Prova disso é que grande parte das
ocorrências de racismo se dão com negros que não são pobres. São barrados
em hotéis de luxo, confundidos com motoristas, seguranças, quase sempre na
suposição de que são pobres. Ou alguém
imagina que a um branco, visivelmente
pobre, seria permitido entrar nos salões
sem problemas? O caso de Flávio Ferreira Santana, o dentista paulista negro assassinado por cinco policiais, exemplifica o que quero dizer.
Se os cinco policiais que o mataram
eram também negros, informação que
não vi em nenhuma das reportagens sobre o caso, como falar de racismo? O
dentista morreu porque foi confundido
com um pobre. E um pobre, saindo de
um carro novo, só sendo bandido, concluíram de forma odiosa os policiais.
Mas, e os policiais, não são eles mesmos
pobres? Se o fato de serem negros me faz
dizer que não pode ali ter havido racismo, porque o fato de serem pobres não
me impede de apontar para o "classismo" como o motivo do crime?
A razão é uma só.
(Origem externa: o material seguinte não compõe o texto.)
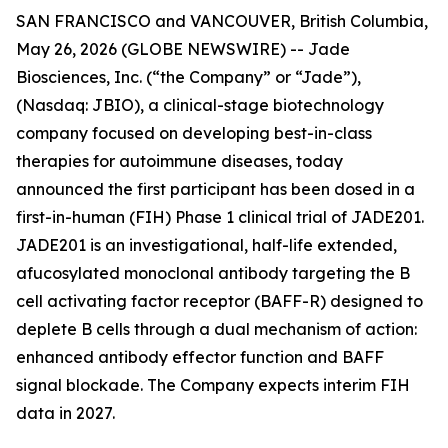
SAN FRANCISCO and VANCOUVER, British Columbia,
May 26, 2026 (GLOBE NEWSWIRE) -- Jade
Biosciences, Inc. (“the Company” or “Jade”),
(Nasdaq: JBIO), a clinical-stage biotechnology
company focused on developing best-in-class
therapies for autoimmune diseases, today
announced the first participant has been dosed in a
first-in-human (FIH) Phase 1 clinical trial of JADE201.
JADE201 is an investigational, half-life extended,
afucosylated monoclonal antibody targeting the B
cell activating factor receptor (BAFF-R) designed to
deplete B cells through a dual mechanism of action:
enhanced antibody effector function and BAFF
signal blockade. The Company expects interim FIH
data in 2027.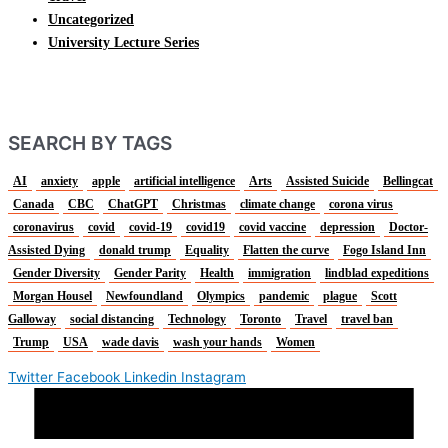
Uncategorized
University Lecture Series
SEARCH BY TAGS
AI
anxiety
apple
artificial intelligence
Arts
Assisted Suicide
Bellingcat
Canada
CBC
ChatGPT
Christmas
climate change
corona virus
coronavirus
covid
covid-19
covid19
covid vaccine
depression
Doctor-
Assisted Dying
donald trump
Equality
Flatten the curve
Fogo Island Inn
Gender Diversity
Gender Parity
Health
immigration
lindblad expeditions
Morgan Housel
Newfoundland
Olympics
pandemic
plague
Scott
Galloway
social distancing
Technology
Toronto
Travel
travel ban
Trump
USA
wade davis
wash your hands
Women
Twitter
Facebook
Linkedin
Instagram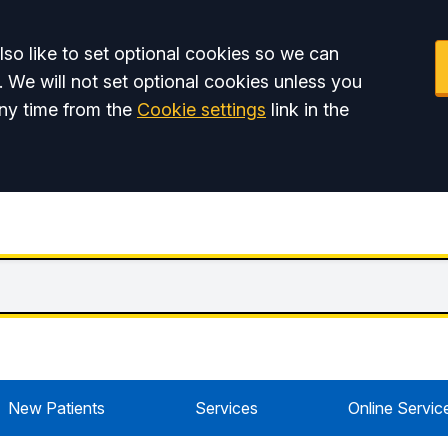
so like to set optional cookies so we can
. We will not set optional cookies unless you
ny time from the
Cookie settings
link in the
New Patients
Services
Online Servic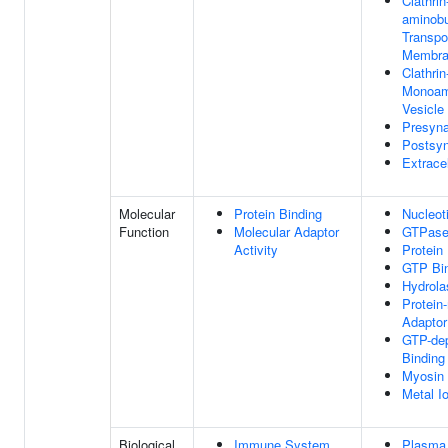
Clathri
aminobu
Transpo
Membra
Clathrin
Monoam
Vesicl
Presyn
Postsy
Extracel
Molecular
Protein Binding
Nucleot
Function
Molecular Adaptor
GTPase 
Activity
Protein
GTP Bi
Hydrola
Protein
Adaptor
GTP-dep
Binding
Myosin 
Metal I
Biological
Immune System
Plasma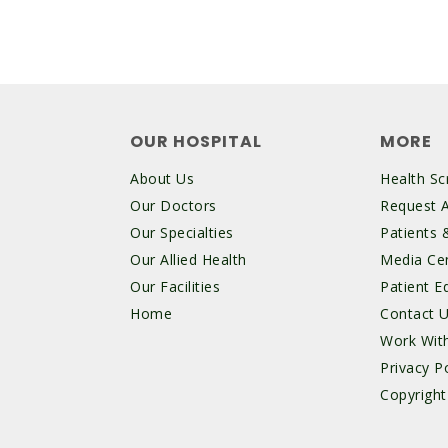
OUR HOSPITAL
MORE
About Us
Health Sc
Our Doctors
Request 
Our Specialties
Patients &
Our Allied Health
Media Ce
Our Facilities
Patient E
Home
Contact 
Work Wit
Privacy Po
Copyright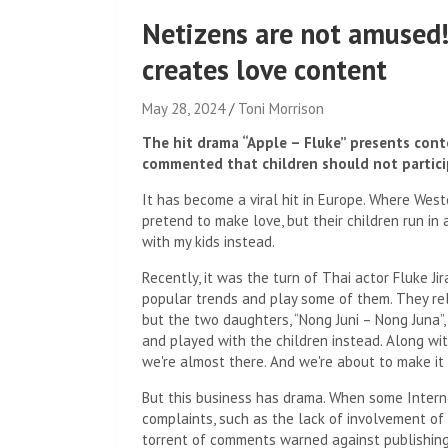
Netizens are not amused!
creates love content
May 28, 2024
Toni Morrison
The hit drama “Apple – Fluke” presents conte
commented that children should not partici
It has become a viral hit in Europe. Where Wes
pretend to make love, but their children run in 
with my kids instead.
Recently, it was the turn of Thai actor Fluke J
popular trends and play some of them. They rel
but the two daughters, “Nong Juni – Nong Juna”,
and played with the children instead. Along wi
we're almost there. And we're about to make it
But this business has drama. When some Intern
complaints, such as the lack of involvement of
torrent of comments warned against publishing 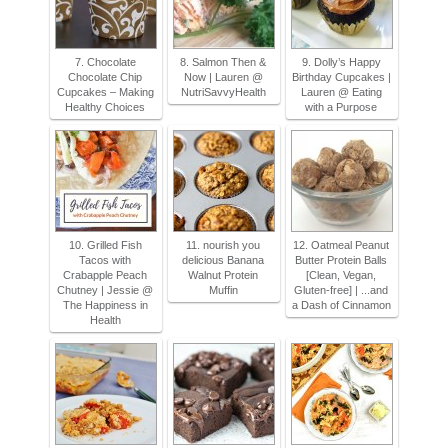
7. Chocolate
8. Salmon Then &
9. Dolly’s Happy
Chocolate Chip
Now | Lauren @
Birthday Cupcakes |
Cupcakes – Making
NutriSavvyHealth
Lauren @ Eating
Healthy Choices
with a Purpose
10. Grilled Fish
11. nourish you
12. Oatmeal Peanut
Tacos with
delicious Banana
Butter Protein Balls
Crabapple Peach
Walnut Protein
[Clean, Vegan,
Chutney | Jessie @
Muffin
Gluten-free] | ...and
The Happiness in
a Dash of Cinnamon
Health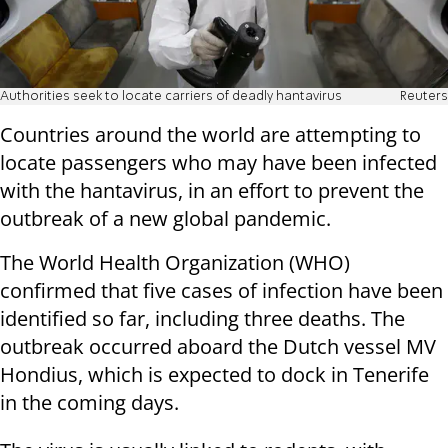
Authorities seek to locate carriers of deadly hantavirus
Reuters
Countries around the world are attempting to
locate passengers who may have been infected
with the hantavirus, in an effort to prevent the
outbreak of a new global pandemic.
The World Health Organization (WHO)
confirmed that five cases of infection have been
identified so far, including three deaths. The
outbreak occurred aboard the Dutch vessel MV
Hondius, which is expected to dock in Tenerife
in the coming days.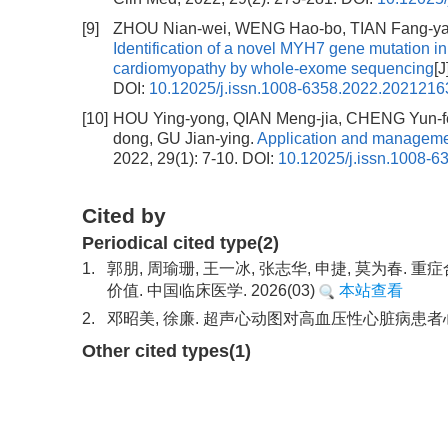
[9]
ZHOU Nian-wei, WENG Hao-bo, TIAN Fang-yan
Identification of a novel MYH7 gene mutation in
cardiomyopathy by whole-exome sequencing
[
DOI:
10.12025/j.issn.1008-6358.2022.2021216
[10]
HOU Ying-yong, QIAN Meng-jia, CHENG Yun-f
dong, GU Jian-ying.
Application and managemen
2022, 29(1): 7-10.
DOI:
10.12025/j.issn.1008-
Cited by
Periodical cited type(2)
1.
郭朋, 周瑜珊, 王一冰, 张志华, 申捷, 莫为春
价值. 中国临床医学. 2026(03)
本站查看
2.
邓昭美, 徐廉. 超声心动图对高血压性心脏病患者心
Other cited types(1)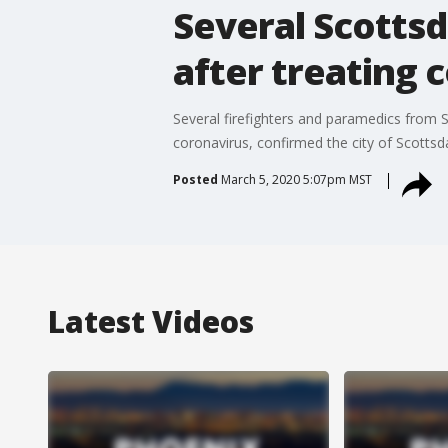
Several Scottsd
after treating 
Several firefighters and paramedics from S
coronavirus, confirmed the city of Scottsd
Posted
March 5, 2020 5:07pm MST
Latest Videos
O "classismo" é tal
que um pobre sempre encontra um mais
pobre para descontar o preconceito que
ele próprio sofre na própria pele.
É por tudo isso que tenho uma preocupação e uma esperança. A preocupa-
ção é que as políticas de cotas raciais jamais eliminarão as bases de um preconceito que não é racial, mas social, como
o "classismo". Ao contrário, as cotas poderão criar no Brasil um racismo que até
aqui não conhecíamos. Entre os pobres,
cor não é nem privilégio nem demérito
de ninguém. As cotas farão com que passe a ser, estimulando no Brasil a cisão racial da pobreza. É um risco enorme. A esperança é que uma política educacional,
justa e eficaz, e uma maior distribuição
de renda, ao diminuírem a pobreza, diminuam também o "classismo". Não eliminaremos de nossa alma esse sentimento
mesquinho. Mas haverá menos gente para sofrê-lo.